Democrats scramble on COVID-19 relief amid division, Trump surprise
House Democratic leaders scrambled Wednesday for a cohesive legislative and political strategy on emergency coronavirus aid.
The Democrats are seeking a bill that can provide broad-based relief to struggling Americans, energize the party’s progressive base ahead of November and appease the various factions of the caucus now feuding over the right path forward.
Speaker Nancy Pelosi (D-Calif.) and House Majority Leader Steny Hoyer (D-Md.) huddled in Pelosi’s office in the Capitol. Afterward, Pelosi spoke by phone with Treasury Secretary Steven Mnuchin, who has led the stimulus negotiations for the administration, revealing that gears are moving even as the impasse persists.
Hoyer emerged from the earlier meeting promoting Pelosi’s preferred strategy: negotiate with the White House and bring a bill to the floor only when a bipartisan deal has been reached.
Yet that design is sure to rattle the Democrats who want assurances of a fresh vote on some version of coronavirus aid this month even absent an agreement with Republicans — a promise leadership has declined to make.
Centrist Democrats are leading that charge, but even some liberals are piling on, calling for a vote on legislation in the range of $2.2 trillion — Pelosi’s latest offer to the White House — to send the message to voters that Democrats aren’t sitting idle while the pandemic ravages the economy and continues to kill more than 1,000 Americans a day.
“That, to me, is a compromise that addresses the needs that we have at the scale that it needs to be addressed,” progressive Rep. Ilhan Omar (D-Minn.) told reporters outside the Capitol.
Stirring the debate, President Trump stunned Washington Wednesday morning when he pressed Republicans on Capitol Hill to seek “much higher” levels of funding in the next emergency package — a message that Pelosi reiterated to Mnuchin during their phone call a few hours later.
Senate Republicans had initially offered a $1.1 trillion package in emergency aid, but subsequently voted on a proposal providing just $650 billion — including just $350 billion in new funding. Trump, joining the Democrats, said it wasn’t enough.
“Go for the much higher numbers, Republicans, it all comes back to the USA anyway (one way or another!),” Trump tweeted.
It was unclear what higher number the president is ready to accept, but his shifting position quickly energized Democrats, who have hammered the Republicans for pushing “emaciated” proposals they deem insufficient to address the health and economic crises caused by the pandemic.
“We look forward to hearing from the President’s negotiators that they will finally meet us halfway with a bill that is equal to the massive health and economic crises gripping our nation,” Pelosi and Senate Minority Leader Charles Schumer (D-N.Y.) said in a joint statement.
GOP leaders, meanwhile, were pushing back, warning that a funding package in the $1.5 trillion range would likely lose support from a significant number of Republicans.
“We’d have to see what’s in it, but I think it’s difficult,” said Rep. Kevin McCarthy (R-Calif.), the minority leader.
Sen. John Thune (R-S.D.), the majority whip, also saw red flags.
“If the number gets too high, anything that got passed in the Senate will be passed mostly with Democrat votes and a handful of Republicans,” Thune told reporters in the Capitol. “So it’s going to have to stay in a, sort of, realistic range if … we want to maximize, optimize the number of Republican senators that will vote for it.”
Pelosi, meanwhile, is sticking with her last offer: $2.2 trillion, noting that that figure represents a $1.2 trillion reduction in the HEROES Act, which the House passed in May. She added that she has no intention of staging a vote on legislation if it lacks the bipartisan support to win Trump’s signature.
“We could put a bill on the floor, but we want to put a bill on the floor that will become law,” Pelosi said in an appearance on MSNBC’s “Morning Joe” program.
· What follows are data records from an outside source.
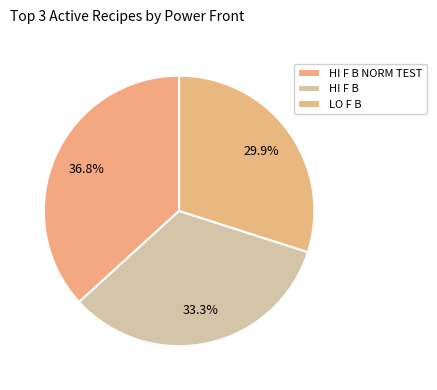

What is the largest slice in the pie chart?

HI F B NORM TEST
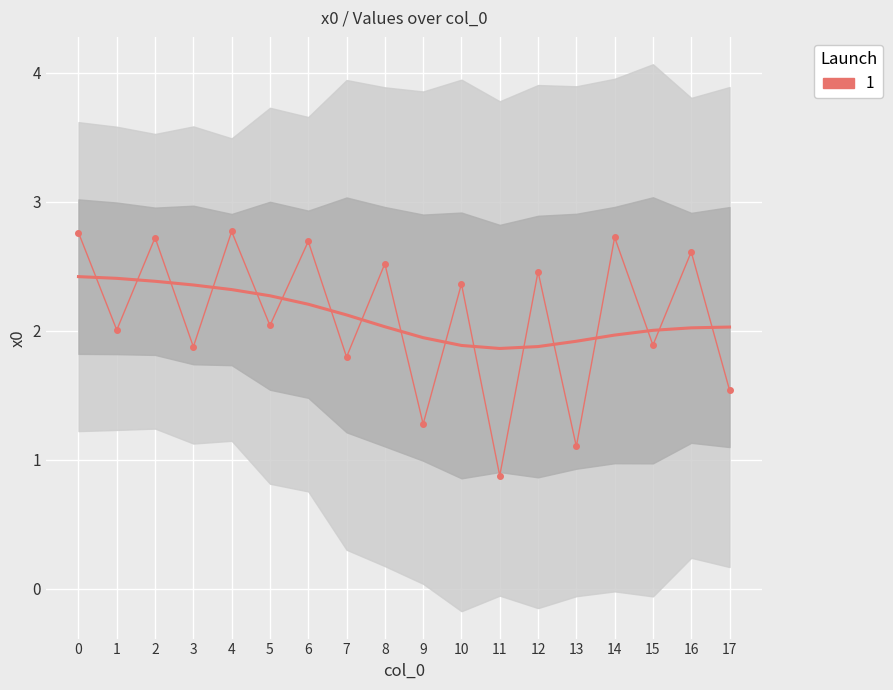

What is the value of the 17th point from the left?

2.6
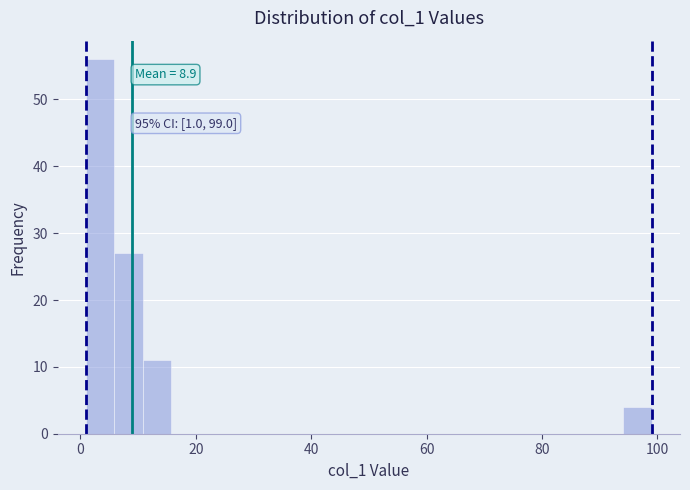

Read against the x-axis, roughly where is the centre of the tallest bar?

4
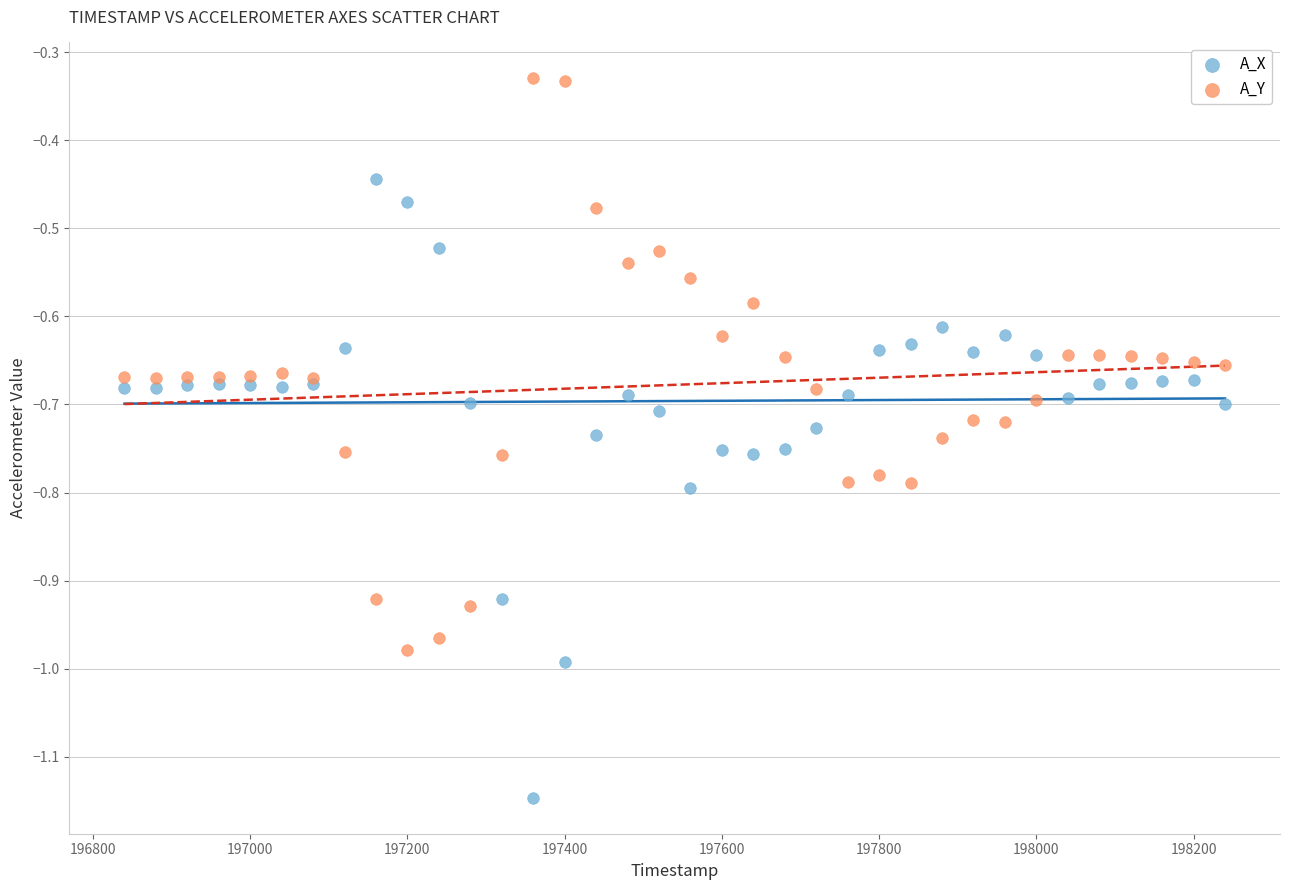

Which series has the largest Y range (max minus min)?

A_X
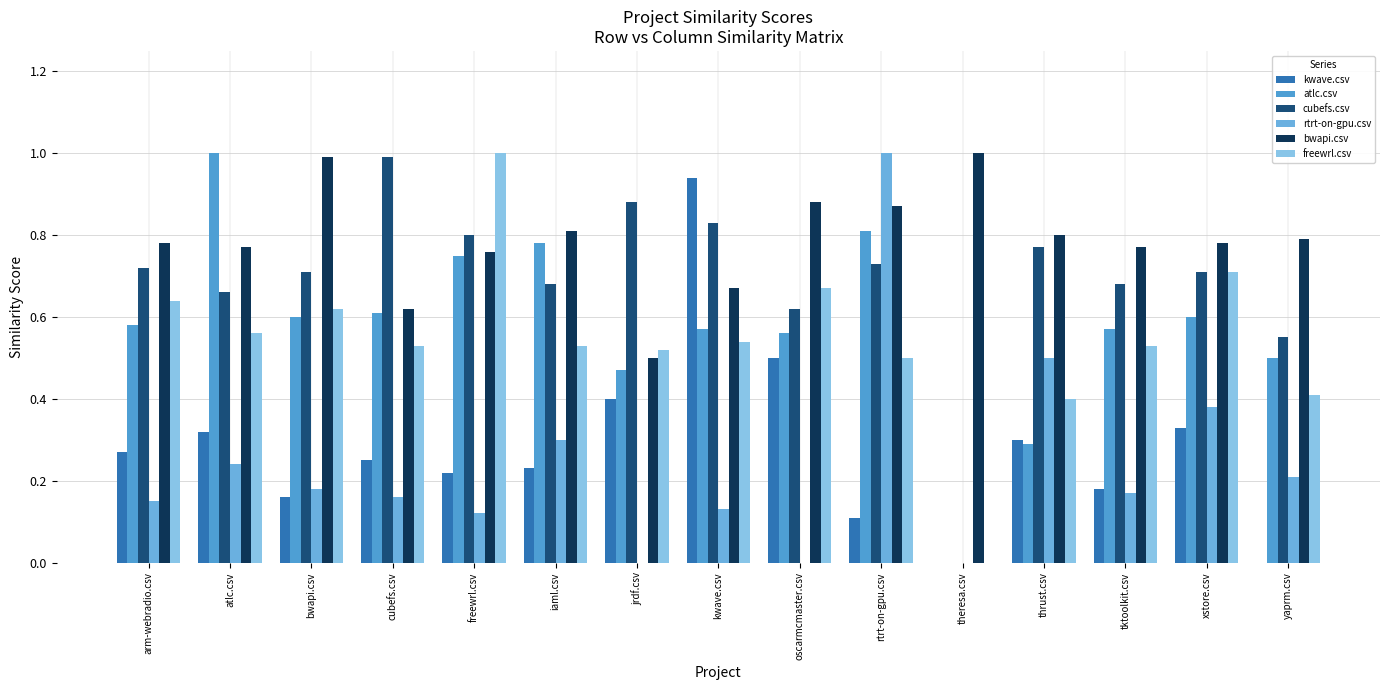

Count the number of data series in this chart.

6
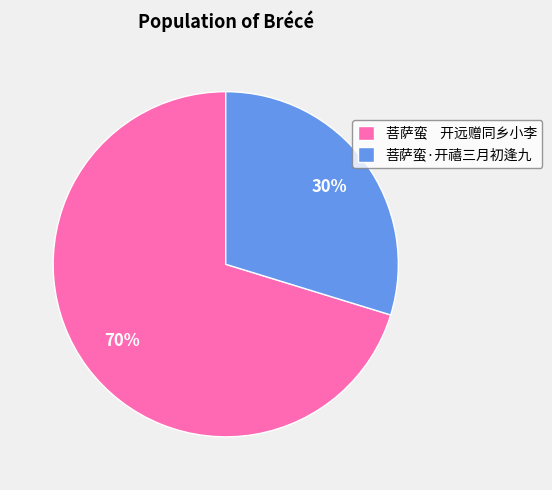

Which category has the smallest portion of the pie?

菩萨蛮·开禧三月初逢九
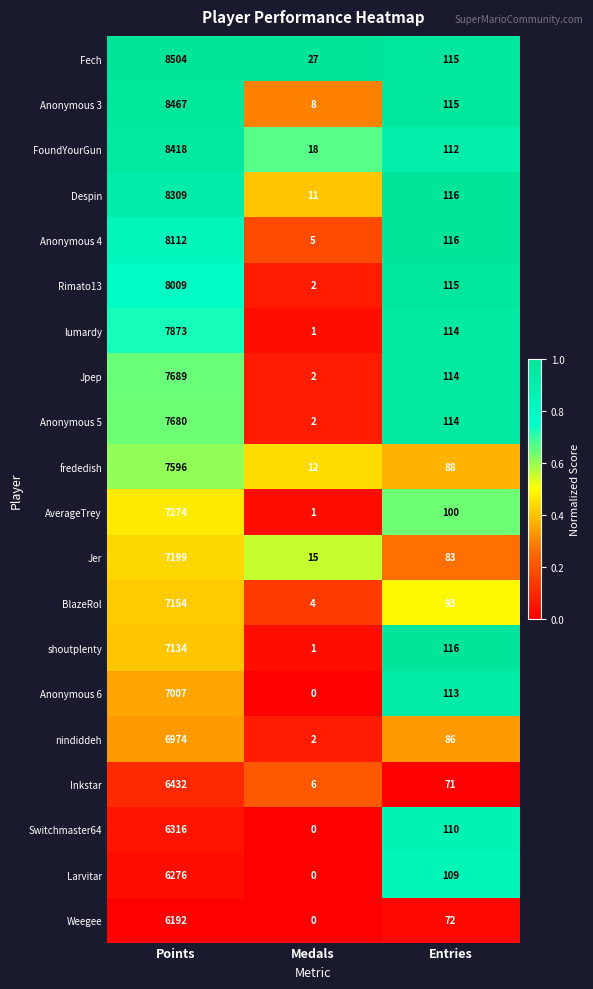

What is the sum of all Jpep values?

7805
Front-line Democrats, those facing the toughest reelections this fall, have been begging leadership to get back to the negotiating table and strike a deal with the White House or pass a smaller package that would be more palatable to Senate Republicans.
The leader of the moderate Blue Dog Democrats, Rep. Stephanie Murphy (D-Fla.), voiced frustration with leadership’s inaction and pointed to the “anxiousness” of vulnerable members.
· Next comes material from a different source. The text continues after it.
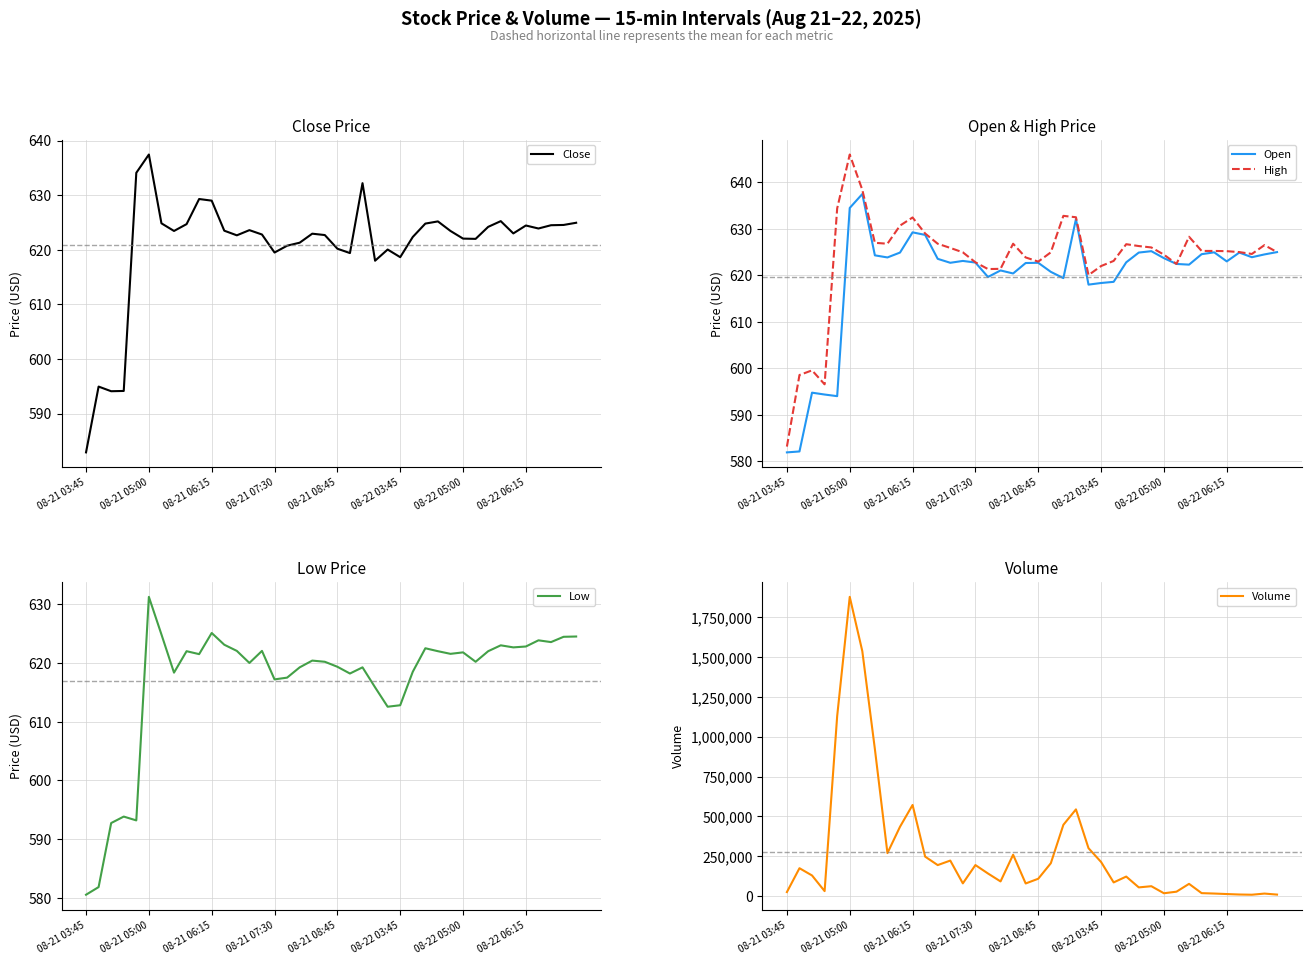

What is the maximum value for Open?

637.5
“I am hopeful that as leadership registers the anxiousness of the members, both Democrats and Republicans to get something done, that they will be responsive to that,” she said.
“We can argue about what the specifics of a plan should look like,” she added. “But the important thing is that we get back to the negotiating table and hammer out a deal that can be passed into law.”